--- TEXTAUSZUG ---

Reflexion oder Inszenierung
Wenden wir diese Thesen zur Postdemokratie auf Hamburg an, so hätten die Proteste, auch wenn sie vollständig friedlich verlaufen wären, als eine ideale Inszenierung verstanden werden können, die den aufrecht erhaltenen Anschein funktionierender Demokratie nutzt, um die reale Politik hinter verschlossenen Türen zu machen. Das sind sie zwar nicht – ändert aber leider nichts: Denn was hinter den verschlossenen Türen passierte, ist so umso mehr aus dem Blick geraten, und die vermeintliche Alternativlosigkeit schien mit der Gewalt nur erst bestätigt zu werden.
Die Fragen nach dem öffentlichen Raum und seiner Bedeutung werden dadurch nicht leichter zu beantworten sein – deutlich wird aber vor allem, dass seine Qualität nicht dazu dienen darf, als Inszenierung die Bedrohung zu verschleiern, dass demokratische Institutionen unterhöhlt werden. Insofern ist es nicht einmal ungefährlich, die Rolle des öffentlichen Raums zu überschätzen, denn gerade das könnte diese Inszenierung befördern. Politische Entscheidungen werden nicht im öffentlichen Raum getroffen, es werden dort auch keine Interessen so verhandelt, dass sie sich direkt in poltischem Handeln niederschlagen. Wir brauchen den öffentlichen Raum für etwas anderes: Als Ausdrucksraum dessen, was im Gesamten von Politik und Gesellschaft zu reflektieren und zu kritisieren ist. Genau diese Kritik und diese Reflexion muss man dann aber auch wollen – und leisten. Erst dann hat der öffentliche Raum eine politische Relevanz. Es scheint, dass es schlecht um sie steht.

--- AUFGELISTETE EINTRÄGE ---

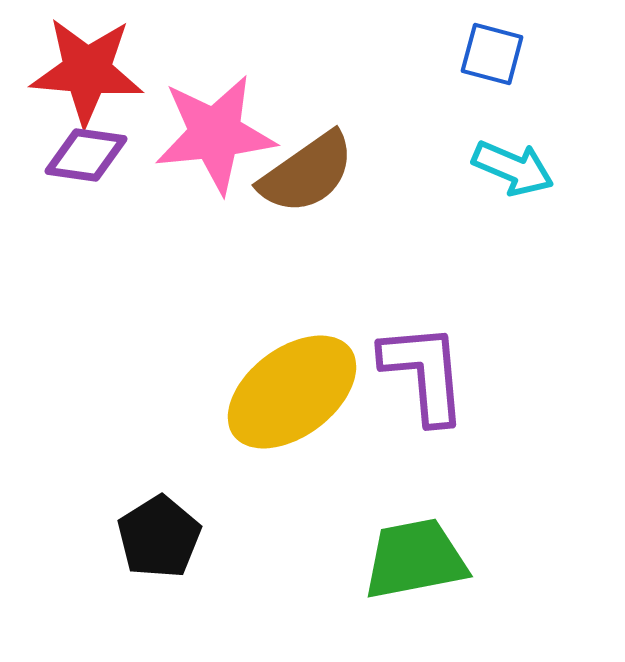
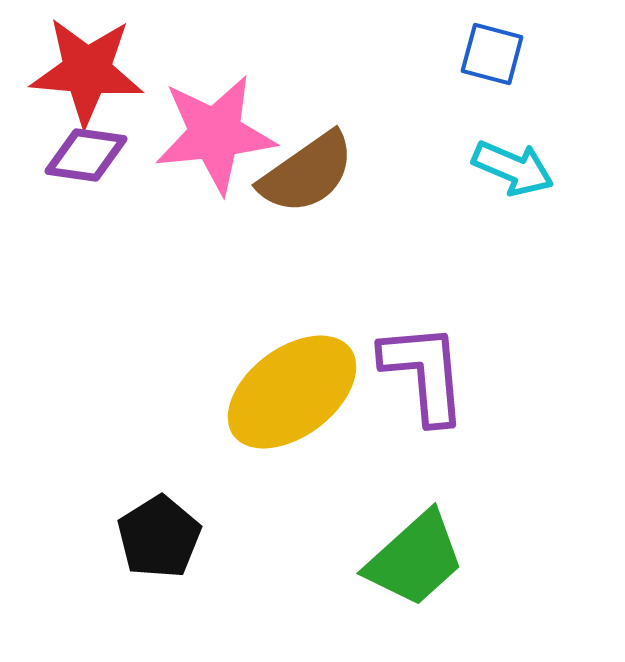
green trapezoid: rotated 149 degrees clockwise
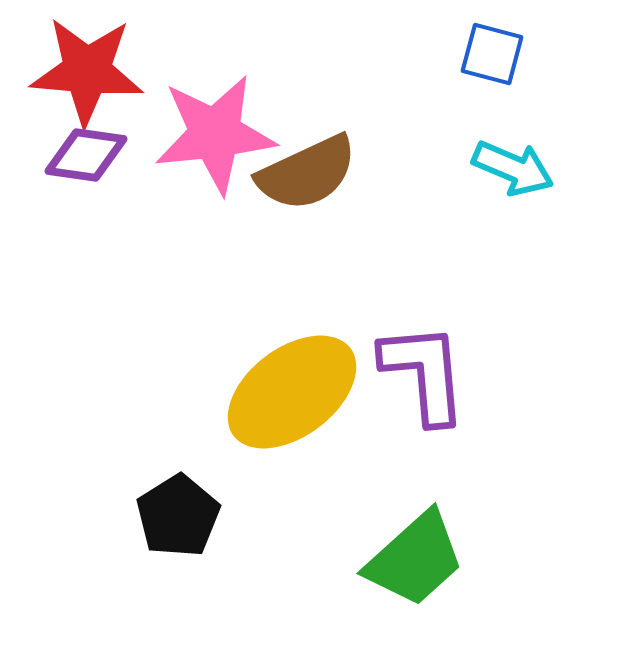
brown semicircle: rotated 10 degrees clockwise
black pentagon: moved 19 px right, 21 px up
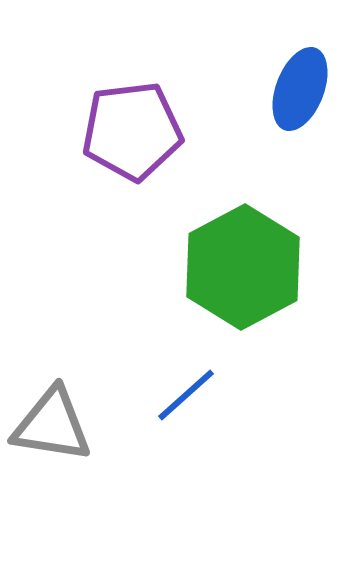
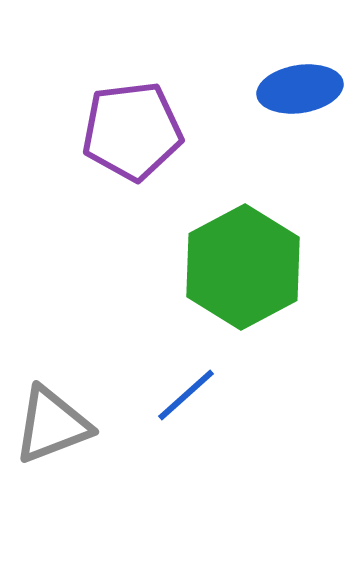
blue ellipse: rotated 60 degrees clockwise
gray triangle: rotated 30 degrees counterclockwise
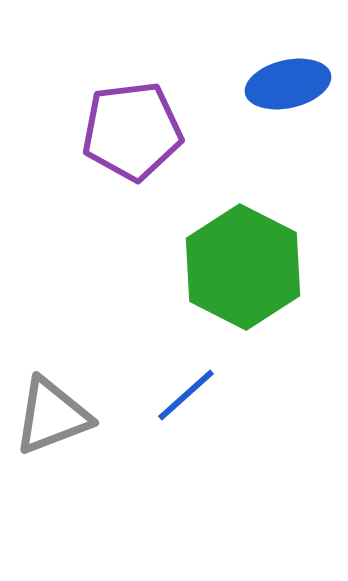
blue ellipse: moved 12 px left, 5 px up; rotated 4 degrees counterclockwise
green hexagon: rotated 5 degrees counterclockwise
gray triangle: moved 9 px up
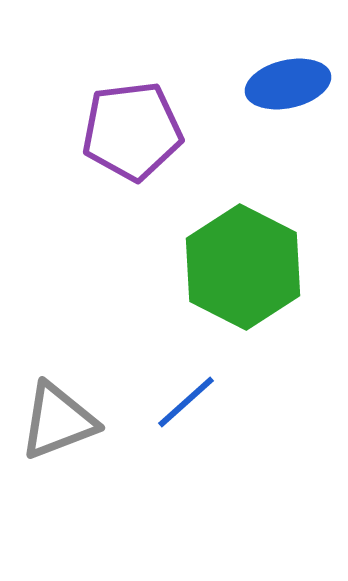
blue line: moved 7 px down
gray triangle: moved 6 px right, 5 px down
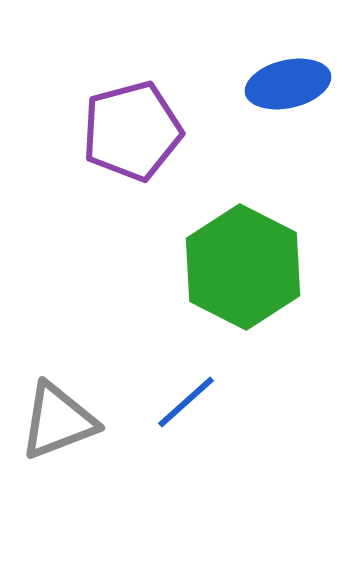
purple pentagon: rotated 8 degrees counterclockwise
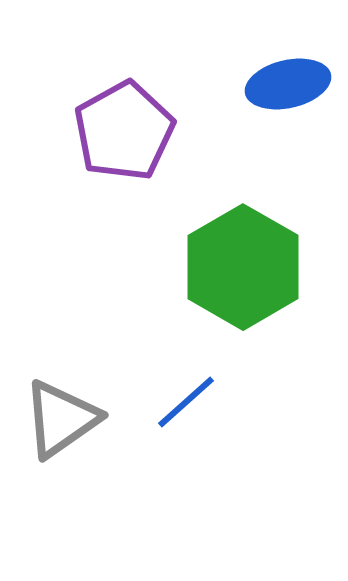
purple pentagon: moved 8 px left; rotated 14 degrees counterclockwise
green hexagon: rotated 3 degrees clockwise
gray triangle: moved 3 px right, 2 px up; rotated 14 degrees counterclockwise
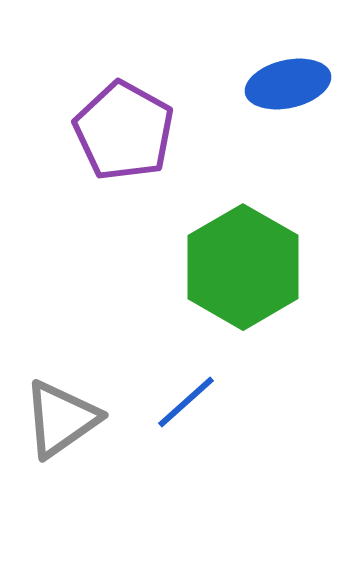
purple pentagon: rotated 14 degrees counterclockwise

---
--- AUFGELISTETE EINTRÄGE ---

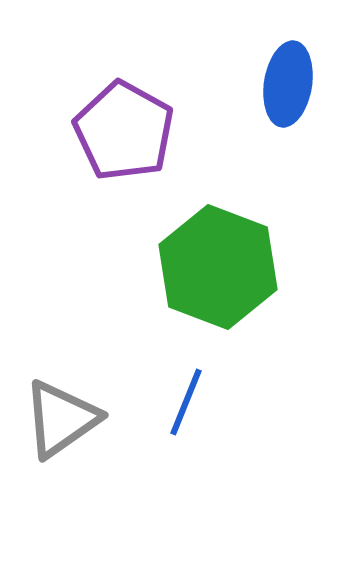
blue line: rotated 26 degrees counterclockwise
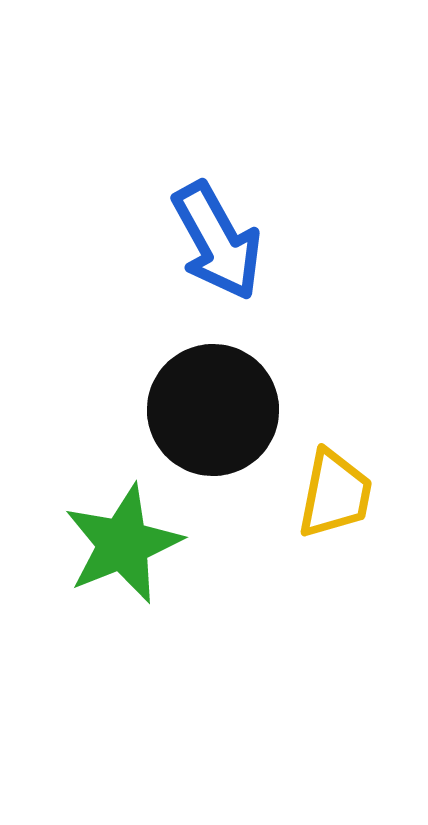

---
--- AUFGELISTETE EINTRÄGE ---

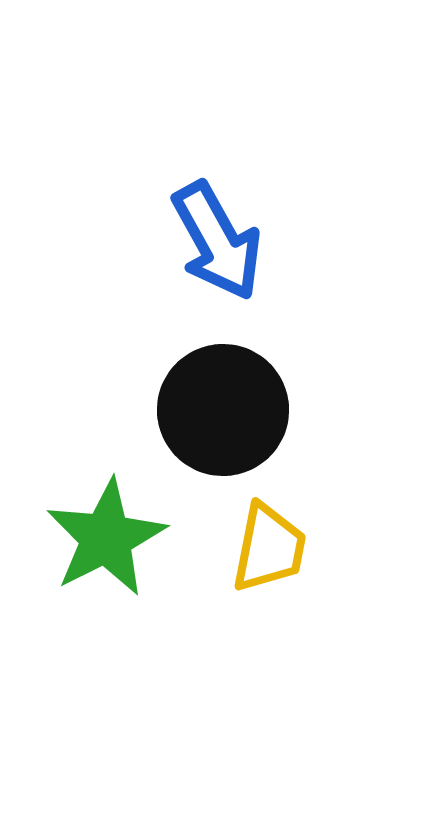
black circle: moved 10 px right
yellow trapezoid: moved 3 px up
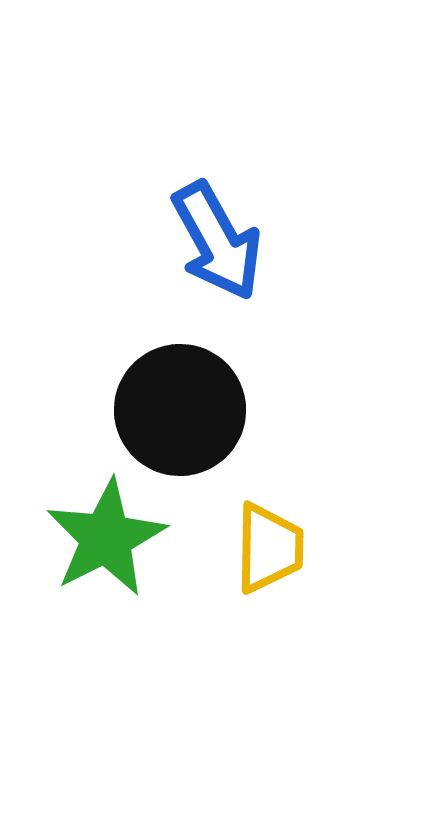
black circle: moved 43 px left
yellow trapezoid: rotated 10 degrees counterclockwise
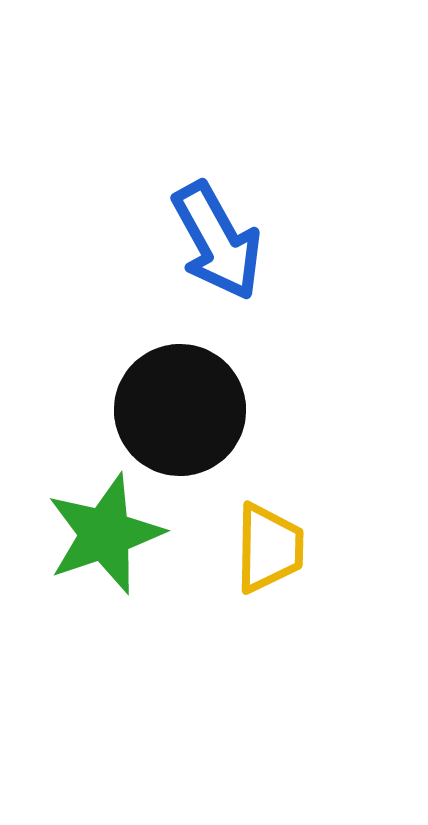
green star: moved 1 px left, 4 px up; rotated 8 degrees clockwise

---

ÜBUNGSAUFGABEN ->
**1)** Was wird laut dem Textauszug nicht im öffentlichen Raum getroffen?
**2)** Geben Sie für jede der folgenden Aussagen an, ob sie mit dem Textauszug übereinstimmt, und belegen Sie Ihre Antwort mit einem genauen Zitat: (a) Im öffentlichen Raum werden politische Entscheidungen getroffen. (b) Es ist nicht ungefährlich, die Rolle des öffentlichen Raums zu überschätzen. (c) Erst wenn Kritik und Reflexion gewollt und geleistet werden, hat der öffentliche Raum politische Relevanz.
**3)** Schreiben Sie aus dem Textauszug den Abschnitt wörtlich ab, der bei den Worten „Reflexion oder Inszenierung“ beginnt und nach den Worten „bestätigt zu werden.“ endet.
Die Auflistung ist eigenständiges Material und gehört nicht zum Textauszug.

LÖSUNGEN IM EINZELNEN ->
**1)** Politische Entscheidungen.

**2)**
(a) Nein: „Politische Entscheidungen werden nicht im öffentlichen Raum getroffen“
(b) Ja: „Insofern ist es nicht einmal ungefährlich, die Rolle des öffentlichen Raums zu überschätzen“
(c) Ja: „Genau diese Kritik und diese Reflexion muss man dann aber auch wollen – und leisten. Erst dann hat der öffentliche Raum eine politische Relevanz.“

**3)**
Reflexion oder Inszenierung
Wenden wir diese Thesen zur Postdemokratie auf Hamburg an, so hätten die Proteste, auch wenn sie vollständig friedlich verlaufen wären, als eine ideale Inszenierung verstanden werden können, die den aufrecht erhaltenen Anschein funktionierender Demokratie nutzt, um die reale Politik hinter verschlossenen Türen zu machen. Das sind sie zwar nicht – ändert aber leider nichts: Denn was hinter den verschlossenen Türen passierte, ist so umso mehr aus dem Blick geraten, und die vermeintliche Alternativlosigkeit schien mit der Gewalt nur erst bestätigt zu werden.